As pessoas. Das pessoas e para as pessoas. Será assim com a Torre de Picoas e foi assim também com, por exemplo, o Teatro Thalia, uma das mais magníficas obras do ateliê. “É sempre bom ver como é que as pessoas e a cidade absorvem os edifícios, e os usam. Eu adoro voltar ao Thalia para ver concertos e exposições, e perceber que aquilo que nós desenhámos cumpre os objetivos que nós tínhamos em mente, de ser um espaço versátil, que pudesse ser utilizado de variadíssimas maneiras.
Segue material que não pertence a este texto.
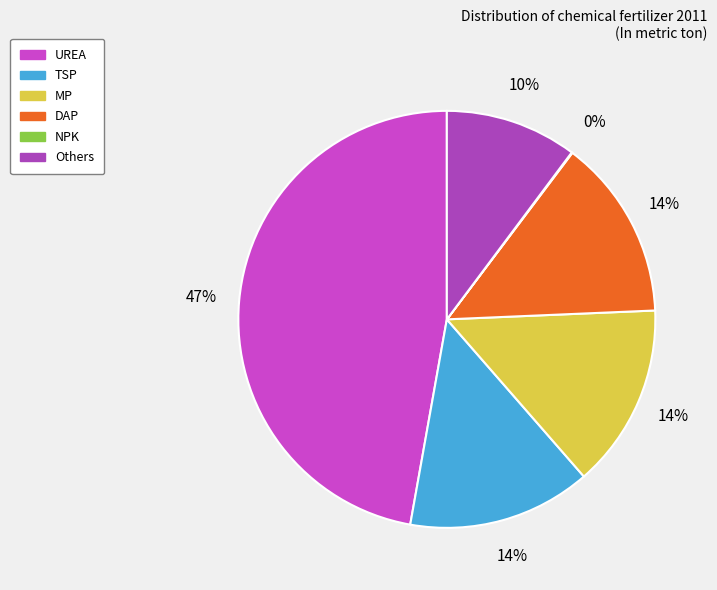

The NPK slice represents 0% of the pie. True or false?

True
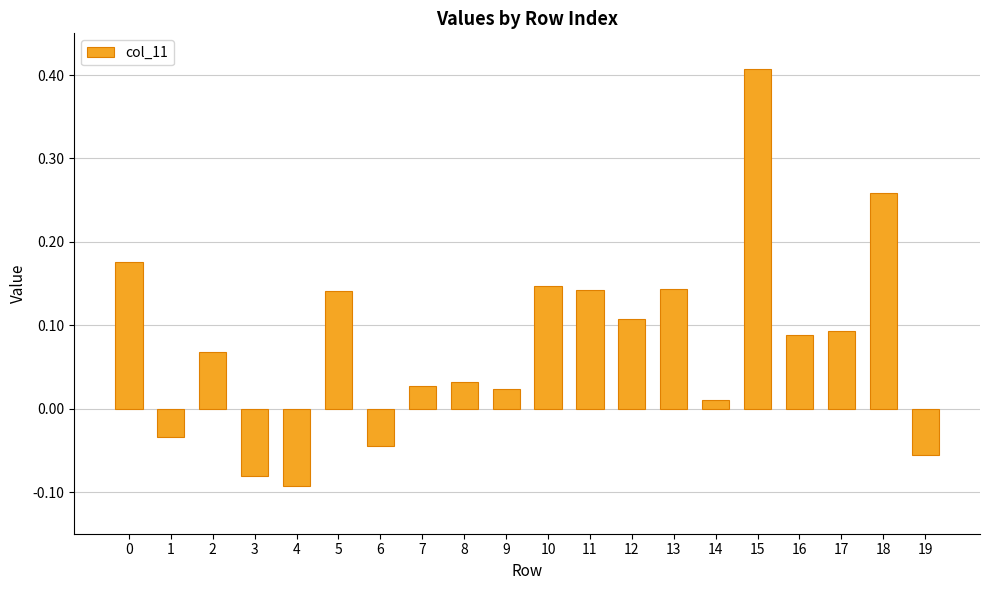

Which label corresponds to the largest value in the chart?

15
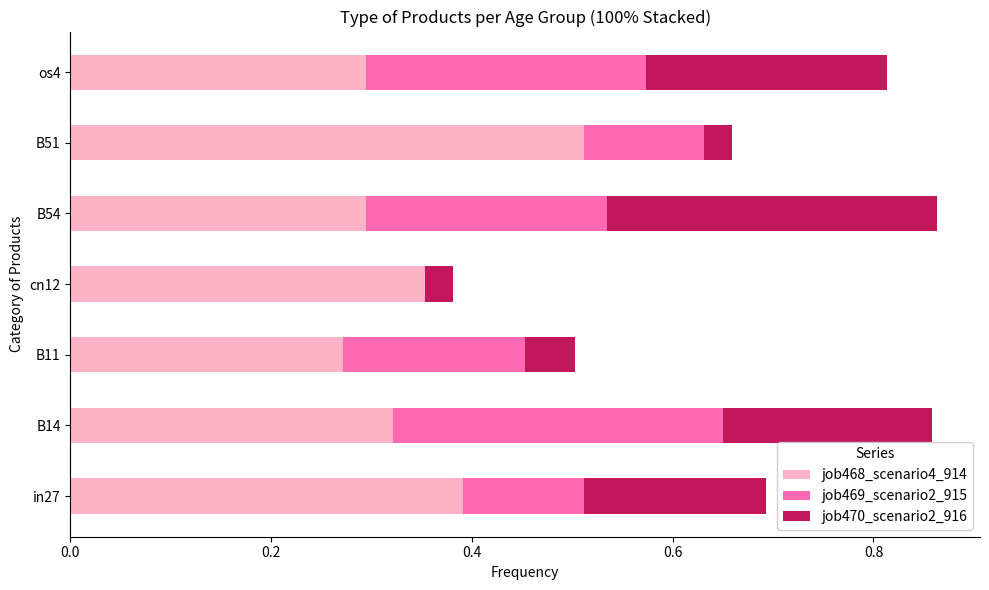

Which category has the highest value in the job468_scenario4_914 series?

B51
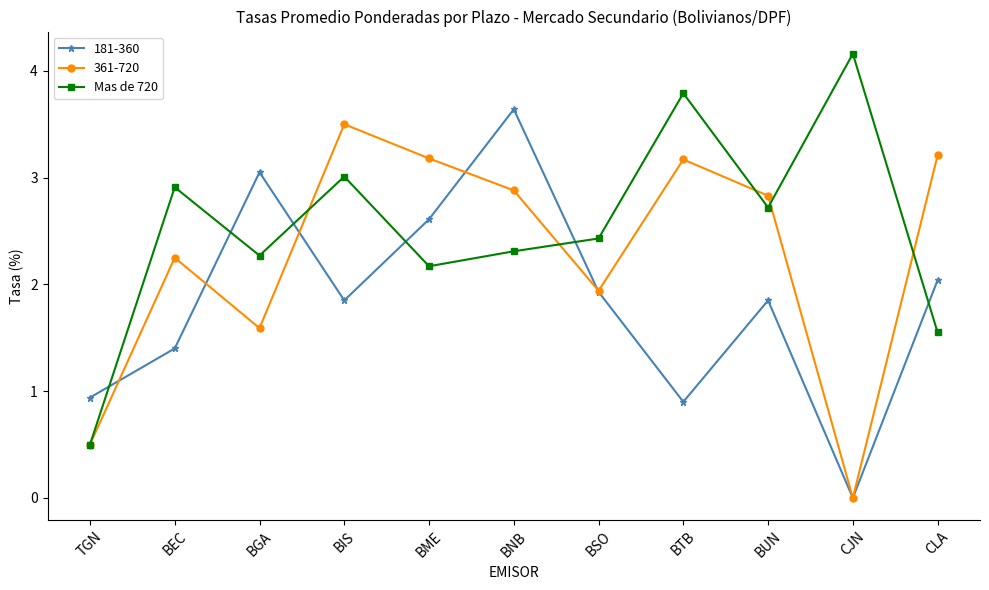

In 361-720, how many points are higher than both neighbors (excluding endpoints)?

3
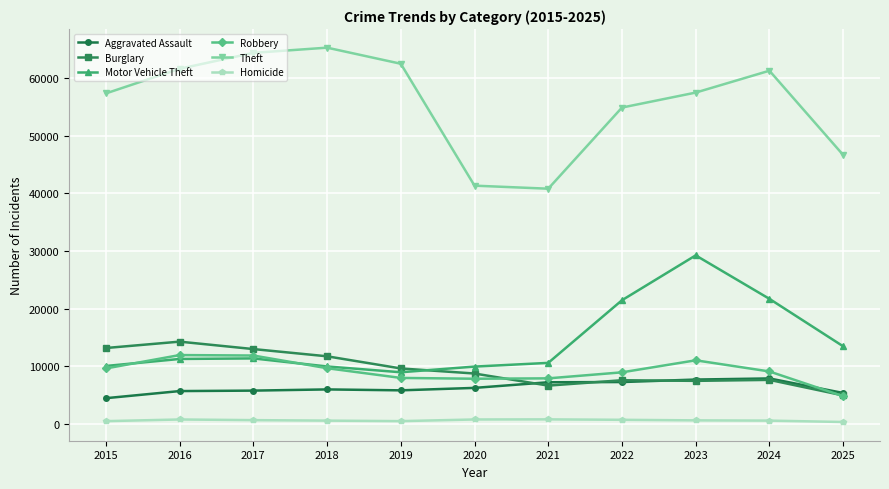

True or false: Homicide and Robbery cross at least once.

False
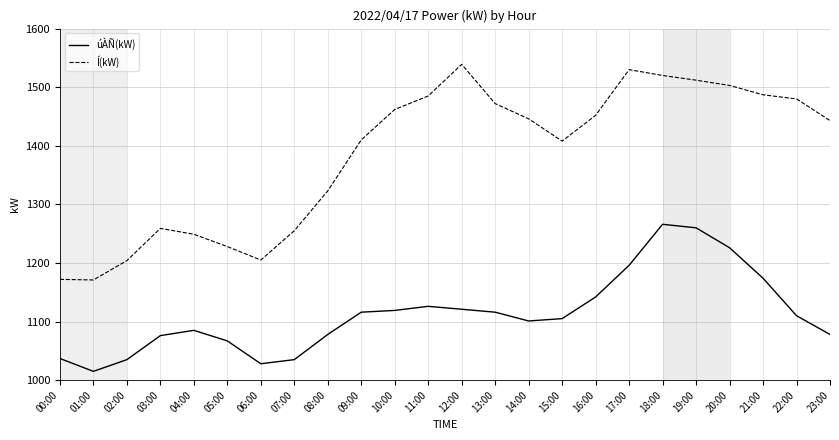

Which series changed the most between 04:00 and 15:00?

Í(kW)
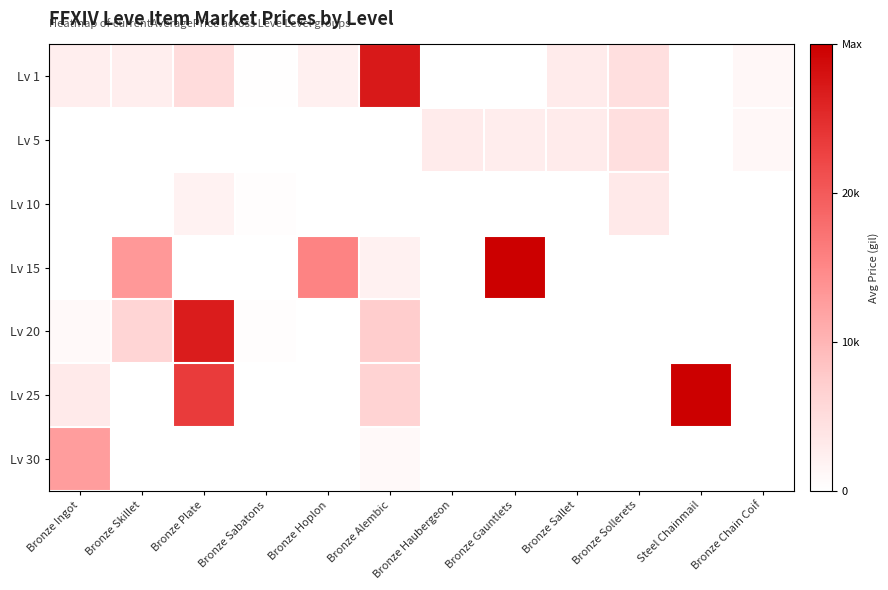

Reading left to right, what are all the values shown in this chart?

Lv 1: Bronze Ingot=2500	Bronze Skillet=2494	Bronze Plate=5071	Bronze Sabatons=157	Bronze Hoplon=2226	Bronze Alembic=27125	Bronze Haubergeon=0	Bronze Gauntlets=0	Bronze Sallet=3000	Bronze Sollerets=4752	Steel Chainmail=0	Bronze Chain Coif=1119
Lv 5: Bronze Ingot=0	Bronze Skillet=0	Bronze Plate=0	Bronze Sabatons=0	Bronze Hoplon=0	Bronze Alembic=0	Bronze Haubergeon=3011	Bronze Gauntlets=2680	Bronze Sallet=3000	Bronze Sollerets=4752	Steel Chainmail=0	Bronze Chain Coif=1119
Lv 10: Bronze Ingot=0	Bronze Skillet=0	Bronze Plate=1949	Bronze Sabatons=341	Bronze Hoplon=0	Bronze Alembic=0	Bronze Haubergeon=0	Bronze Gauntlets=0	Bronze Sallet=0	Bronze Sollerets=3221	Steel Chainmail=0	Bronze Chain Coif=0
Lv 15: Bronze Ingot=0	Bronze Skillet=13150	Bronze Plate=0	Bronze Sabatons=0	Bronze Hoplon=15500	Bronze Alembic=2024	Bronze Haubergeon=0	Bronze Gauntlets=30000	Bronze Sallet=0	Bronze Sollerets=0	Steel Chainmail=0	Bronze Chain Coif=0
Lv 20: Bronze Ingot=870	Bronze Skillet=6100	Bronze Plate=26736	Bronze Sabatons=307	Bronze Hoplon=0	Bronze Alembic=7286	Bronze Haubergeon=0	Bronze Gauntlets=0	Bronze Sallet=0	Bronze Sollerets=0	Steel Chainmail=0	Bronze Chain Coif=0
Lv 25: Bronze Ingot=3068	Bronze Skillet=0	Bronze Plate=23331	Bronze Sabatons=0	Bronze Hoplon=0	Bronze Alembic=6345	Bronze Haubergeon=0	Bronze Gauntlets=0	Bronze Sallet=0	Bronze Sollerets=0	Steel Chainmail=30000	Bronze Chain Coif=0
Lv 30: Bronze Ingot=12642	Bronze Skillet=0	Bronze Plate=0	Bronze Sabatons=0	Bronze Hoplon=0	Bronze Alembic=904	Bronze Haubergeon=0	Bronze Gauntlets=0	Bronze Sallet=0	Bronze Sollerets=0	Steel Chainmail=0	Bronze Chain Coif=0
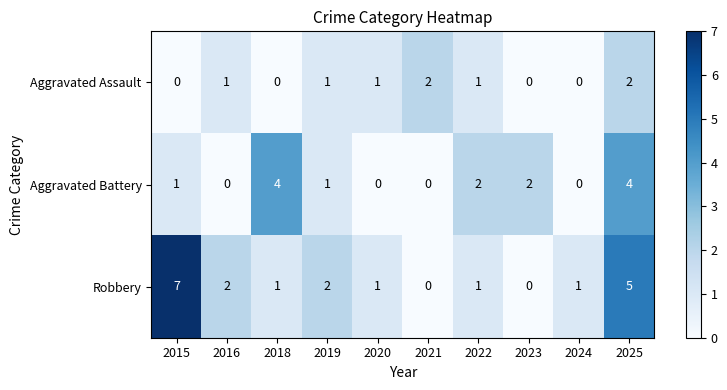

What is the sum of all Aggravated Battery values?

14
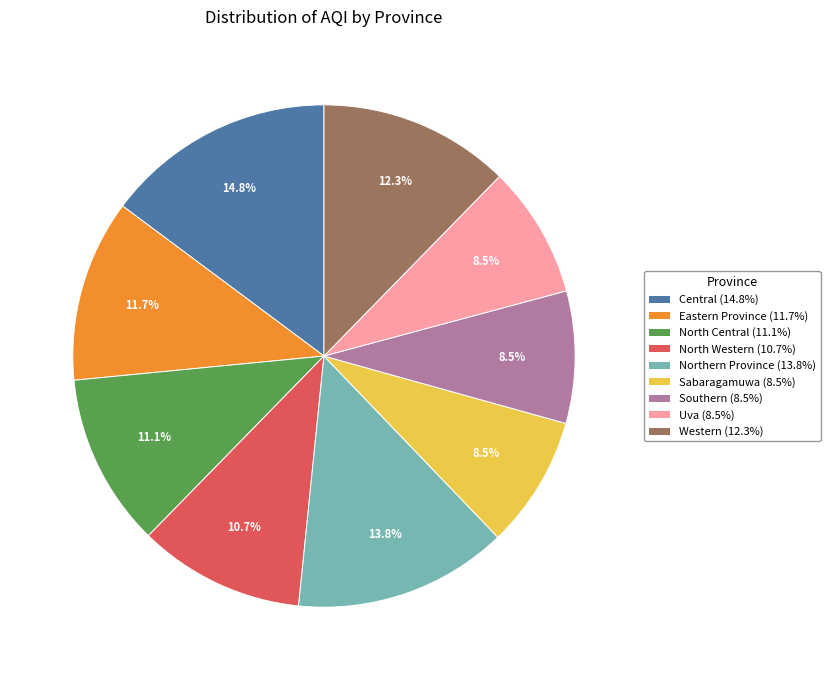

What percentage is NOT represented by Uva (8.5%)?

91.5%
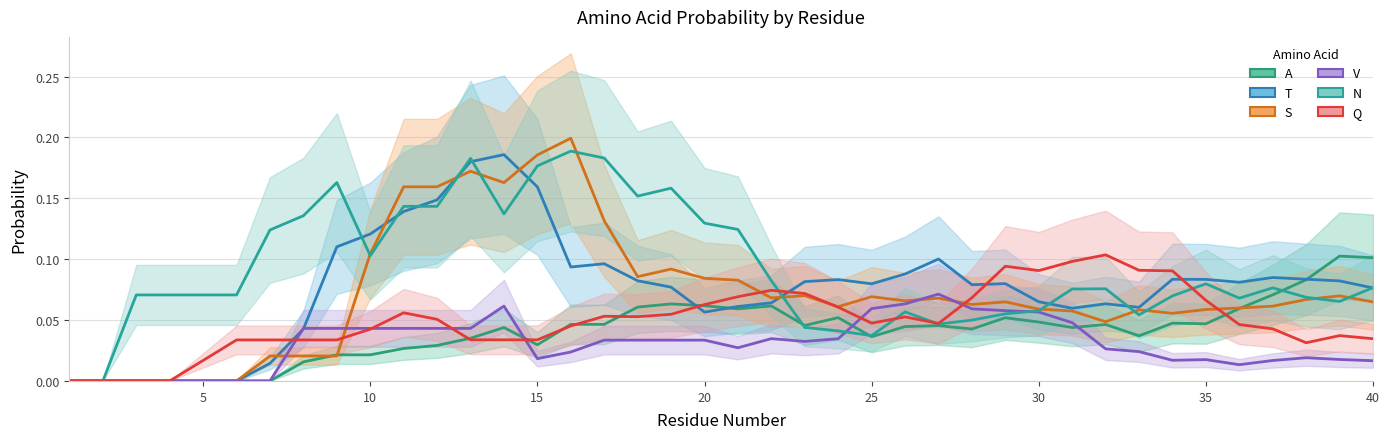

The value of Q at 36 is 0.1. True or false?

False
Uma das coisas que aconteceram muito pouco tempo depois de a obra acabar, e que me divertiu imenso, foi o Open House, acho que foi o primeiro cá em Lisboa, e o Thalia estava acabadinho de estrear, e na primeira visita – porque houve várias, eu nesse ano é que fiz as visitas guiadas – foi curioso a quantidade de pessoas do bairro que apareceram, e com um espectro de idades completamente variável, não havia qualquer possibilidade de estabeleceres um padrão, mas uns sabiam da existência do teatro, outros nem faziam ideia do que existia ali, e é estimulante ver a reação dessas pessoas que estão a olhar para uma coisa que sempre existiu com um olhar novo. Foram assim uns momentos memoráveis.” 

É muito frequente comparar-se o trabalho de Patrícia e Diogo a poesia. Diogo morreu em 2016 mas muito da Torre é sua, porque ele e Patrícia formavam uma equipa tão forte, tão bonita, tão épica que já se torna difícil distinguir quem pensou no quê. A Torre é dos dois e do seu ateliê, que continua a escrever estórias em verso. A Torre também pode ser um poema? “Sim. Eu estava numa troca de palavras, em brincadeira, no Archi Summit do ano passado, e usei exatamente um paralelismo sobre isso porque um colega suíço escreveu um texto sobre nós a propósito até do Teatro da Politécnica e do amarelo usado, em paralelo com o Adolf Loos, porque o mote do Loos era Moral e Estilo, e que no fundo nós conseguíamos contrapor isso com Poética e Ética, que era onde nós gostávamos de trabalhar, são coisas que para nós têm de ser indissociáveis. Tem de haver poesia, não só no trabalho. Na vida.”.

 

*Artigo originalmente publicado na edição de julho 2018 da Vogue Portugal.